Heirloom Tomato Galette

Serves 6-8

During the summertime, my Dad would go to our backyard to pick his prized tomatoes, Better Boy, which are his favorite. He had quite a greenthumb! I’m not sure what he did to them, but I still remember how juicy and sweet they tasted to this day. During one of the summers, I think I had tomato sandwiches with mayo for probably one week straight.

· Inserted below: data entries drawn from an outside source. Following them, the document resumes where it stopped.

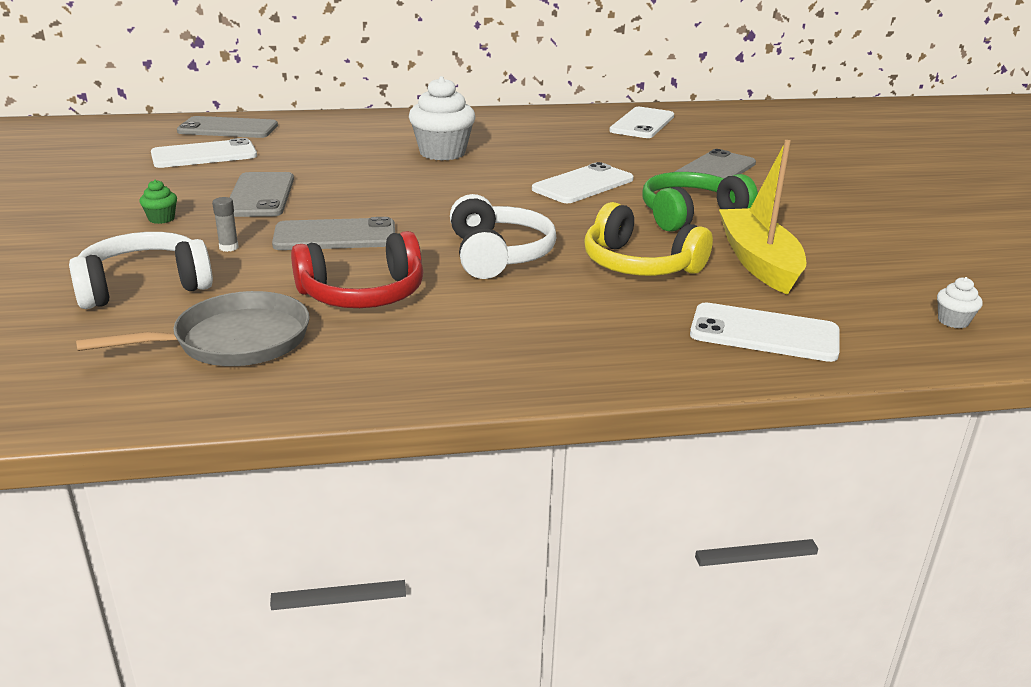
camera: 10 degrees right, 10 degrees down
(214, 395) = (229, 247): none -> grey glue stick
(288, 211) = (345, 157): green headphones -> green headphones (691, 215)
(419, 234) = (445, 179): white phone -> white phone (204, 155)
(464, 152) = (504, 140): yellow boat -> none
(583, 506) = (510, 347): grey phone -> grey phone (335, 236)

After graduating culinary school, I wanted to show off some of my techniques and skills to my family. So, I made them a tomato galette that they talk about to this day. I hope you get some delicious heirloom tomatoes or maybe some from your backyard to make this galette. Enjoy making memories with your family and friends!

Ingredients

  • 1 galette pastry dough
  • 4 medium sized heirloom tomatoes, sliced ¼ inch thick
  • 8 oz of goat cheese, room temperature
  • 4 Tablespoons heavy cream
  • 2 Tablespoons of chives, coarsely chopped
  • 3 Tablespoons of parsley, coarsely chopped
  • 2 garlic cloves, minced
  • 1 medium Vidalia onion, sliced ⅛ inch thick
  • Salt and pepper to taste
  • 1 large egg, beaten
  • 1 Tablespoon of water
  • Flaky sea salt
  • 2 Tablespoon of olive oil

Directions

  • 1. Preheat the oven to 375 F
  • 2. Slice the tomatoes and place on a paper towel. Sprinkle with salt. This will release water from the tomato and help the pastry from getting soggy.
  • 3. Add goat cheese, heavy cream, and herbs into a food processor. Blend until smooth. Season with salt and pepper.
  • 4. Heat a skillet to medium high heat, add olive oil and sliced onions. Cook onions and stir until onion turn translucent, 5 mins. Add minced garlic, cook for an additional 2 minutes.
  • 5. Add salt and reduce the heat to medium-low, stir occasionally and cook for another 45 mins or until the onions are golden brown and carmelized. If they start to stick, add a little water to loosen them. Remove for heat.
  • 6. Unwrap the dough and place on a lightly, floured surface. Roll out to a 14 inch round about ⅛ inch thick. Transfer to a parchment lined baking sheet.
  • 7. Apply a thin layer of the herbed goat cheese spread over the dough, leaving a 2 inch border. Add carmelized onions over the cheese spread and then tomatoes on top. Bring edges of dough up and overlap as needed. Season the tomatoes with flaky sea salt and pepper.
  • 8. Whisk the egg and water together in a small bowl. Brush the pastry edges with the egg wash. Sprinkle the edges with flaky sea salt.
  • 9. Bake galette until crust is a deep, golden brown, 45-50 minutes.